To solve the problem of how many numbers can be formed from the digits 1, 2, 3, 4, 5 (without repetition) such that the digit at the unit's place is greater than the digit at the ten's place, we can follow these steps: ### Step-by-Step Solution: 1. **Understanding the Problem:** We need to form numbers using the digits 1, 2, 3, 4, and 5. The condition is that the digit in the unit's place must be greater than the digit in the ten's place. 2. **Choosing the Ten's and Unit's Places:** We can denote the ten's place as \( T \) and the unit's place as \( U \).

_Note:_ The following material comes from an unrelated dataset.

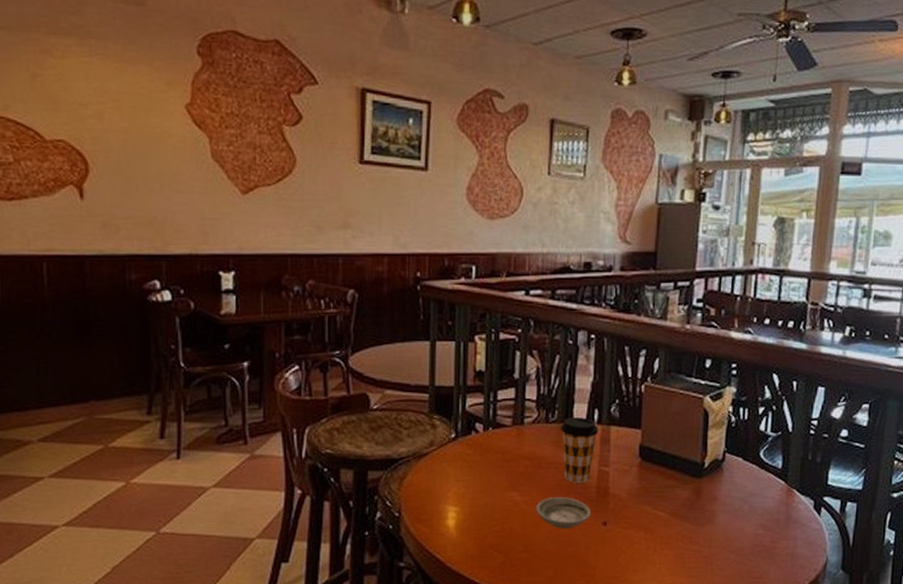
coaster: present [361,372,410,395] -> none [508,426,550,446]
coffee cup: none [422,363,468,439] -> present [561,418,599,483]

The condition we need to satisfy is \( U > T \). 3. **Possible Combinations:** Let's analyze the possible pairs of \( (T, U) \): - If \( T = 1 \), then \( U \) can be 2, 3, 4, or 5 (4 options). - If \( T = 2 \), then \( U \) can be 3, 4, or 5 (3 options). - If \( T = 3 \), then \( U \) can be 4 or 5 (2 options). - If \( T = 4 \), then \( U \) can only be 5 (1 option). - If \( T = 5 \), then there are no valid \( U \) (0 options). 4. **Counting Valid Pairs:** Now we can count the total valid pairs: - For \( T = 1 \): 4 options (2, 3, 4, 5) - For \( T = 2 \): 3 options (3, 4, 5) - For \( T = 3 \): 2 options (4, 5) - For \( T = 4 \): 1 option (5) - For \( T = 5 \): 0 options Total valid pairs = \( 4 + 3 + 2 + 1 + 0 = 10 \). 5. **Choosing Remaining Digits:** After choosing \( T \) and \( U \), we have 3 remaining digits from which we can choose to fill the remaining places (hundreds, thousands, etc.). The number of ways to arrange these 3 digits is \( 3! = 6 \). 6. **Calculating Total Numbers:** Therefore, the total number of valid numbers is given by: \[ \text{Total numbers} = \text{(number of valid pairs)} \times \text{(arrangements of remaining digits)} = 10 \times 6 = 60. \] ### Final Answer: The total number of numbers that can be formed is **60**.